Capital XTRA Reloaded
- Birmingham; England;
- Broadcast area: United Kingdom
- Frequency: DAB+: 11A

Programming
- Format: Classic urban music

Ownership
- Owner: Global Radio
- Sister stations: Capital XTRA Capital FM Capital Dance

History
- First air date: 2 September 2019

Links
- Webcast: Global Player
- Website: Capital XTRA Reloaded

= Capital Xtra Reloaded =

British radio station

Capital XTRA Reloaded, is a Global-owned radio station operated as a sister station to Capital XTRA. It broadcasts from Birmingham and is available on DAB Digital Radio in London, and on the Global Player app. Its output consists primarily of hip-hop, dance, garage, R&B and grime classics from the 1990s and 2000s.

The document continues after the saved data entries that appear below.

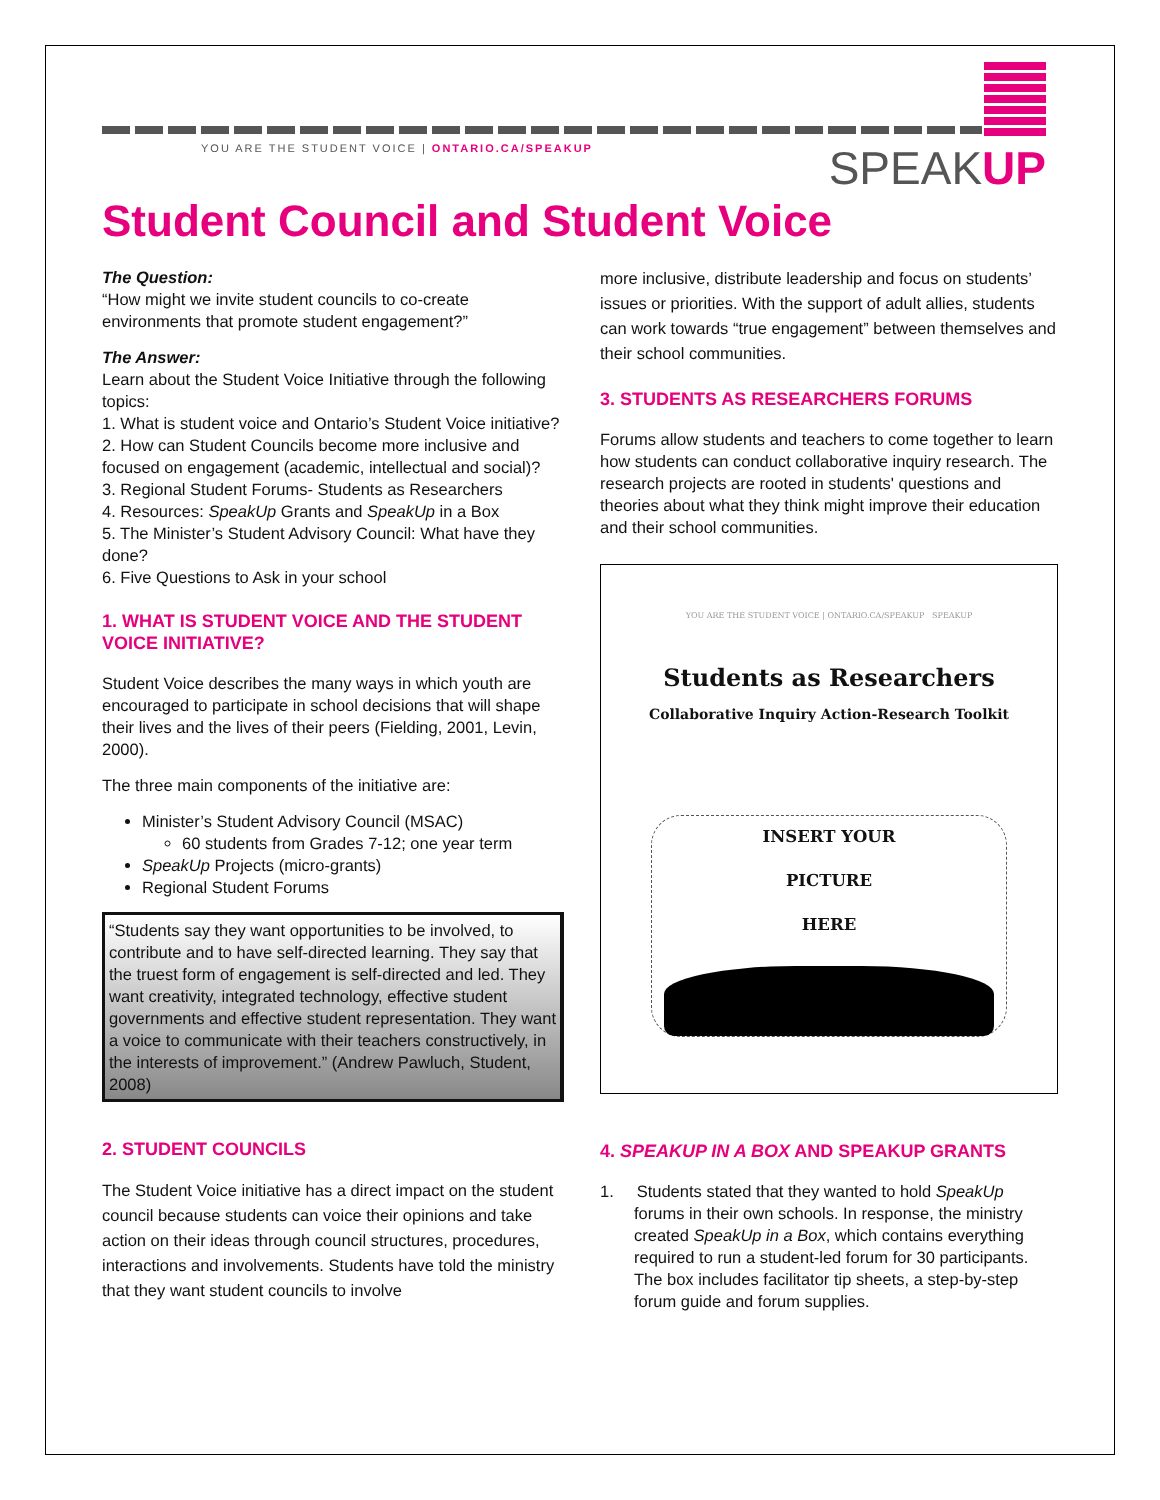YOU ARE THE STUDENT VOICE | ONTARIO.CA/SPEAKUP
SPEAKUP
Student Council and Student Voice
The Question:
“How might we invite student councils to co-create environments that promote student engagement?”
The Answer:
Learn about the Student Voice Initiative through the following topics:
1. What is student voice and Ontario’s Student Voice initiative?
2. How can Student Councils become more inclusive and focused on engagement (academic, intellectual and social)?
3. Regional Student Forums- Students as Researchers
4. Resources: SpeakUp Grants and SpeakUp in a Box
5. The Minister’s Student Advisory Council: What have they done?
6. Five Questions to Ask in your school
1. WHAT IS STUDENT VOICE AND THE STUDENT VOICE INITIATIVE?
Student Voice describes the many ways in which youth are encouraged to participate in school decisions that will shape their lives and the lives of their peers (Fielding, 2001, Levin, 2000).
The three main components of the initiative are:
Minister’s Student Advisory Council (MSAC)
60 students from Grades 7-12; one year term
SpeakUp Projects (micro-grants)
Regional Student Forums
“Students say they want opportunities to be involved, to contribute and to have self-directed learning. They say that the truest form of engagement is self-directed and led. They want creativity, integrated technology, effective student governments and effective student representation. They want a voice to communicate with their teachers constructively, in the interests of improvement.” (Andrew Pawluch, Student, 2008)
2. STUDENT COUNCILS
The Student Voice initiative has a direct impact on the student council because students can voice their opinions and take action on their ideas through council structures, procedures, interactions and involvements. Students have told the ministry that they want student councils to involve
more inclusive, distribute leadership and focus on students’ issues or priorities. With the support of adult allies, students can work towards “true engagement” between themselves and their school communities.
3. STUDENTS AS RESEARCHERS FORUMS
Forums allow students and teachers to come together to learn how students can conduct collaborative inquiry research. The research projects are rooted in students' questions and theories about what they think might improve their education and their school communities.
YOU ARE THE STUDENT VOICE | ONTARIO.CA/SPEAKUP SPEAKUP
Students as Researchers
Collaborative Inquiry Action-Research Toolkit
INSERT YOUR
PICTURE
HERE
4. SPEAKUP IN A BOX AND SPEAKUP GRANTS
1. Students stated that they wanted to hold SpeakUp forums in their own schools. In response, the ministry created SpeakUp in a Box, which contains everything required to run a student-led forum for 30 participants. The box includes facilitator tip sheets, a step-by-step forum guide and forum supplies.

As of September 2024, the station broadcasts to a weekly audience of 669,000, according to RAJAR.

== History ==
Global Radio announced in July 2019 that the station was to start broadcasting later the next month. Capital XTRA Reloaded launched on 2 September 2019.

At launch the station had one presented show each weekday, a four-hour mid morning show presented by Sacha Brooks. The number of presented programme hours has since been increased: an early afternoon slot on weekdays with Capital Xtra drivetime host Mike Panteli has been added; Ras Kwame has taken up Saturday and Sunday mid-daytime shows in addition to his duties on the main station; and in October 2020 former Choice FM presenter Jigs was added to the schedule with a one-hour slot on Sunday to Thursday evenings.

In May 2022 it was confirmed that Capital Xtra Reloaded would be removed from the national Digital One multiplex and transition to broadcasting in DAB+ in London only, to release a national slot for a new Heart spinoff station, Heart 00s, which would include a breakfast show hosted by former Capital Xtra and Reloaded DJ Mike Panteli, whose weekday show on Reloaded ended as a result of the move.

On 24 October 2022, the station returned to national digital radio on the Sound Digital multiplex.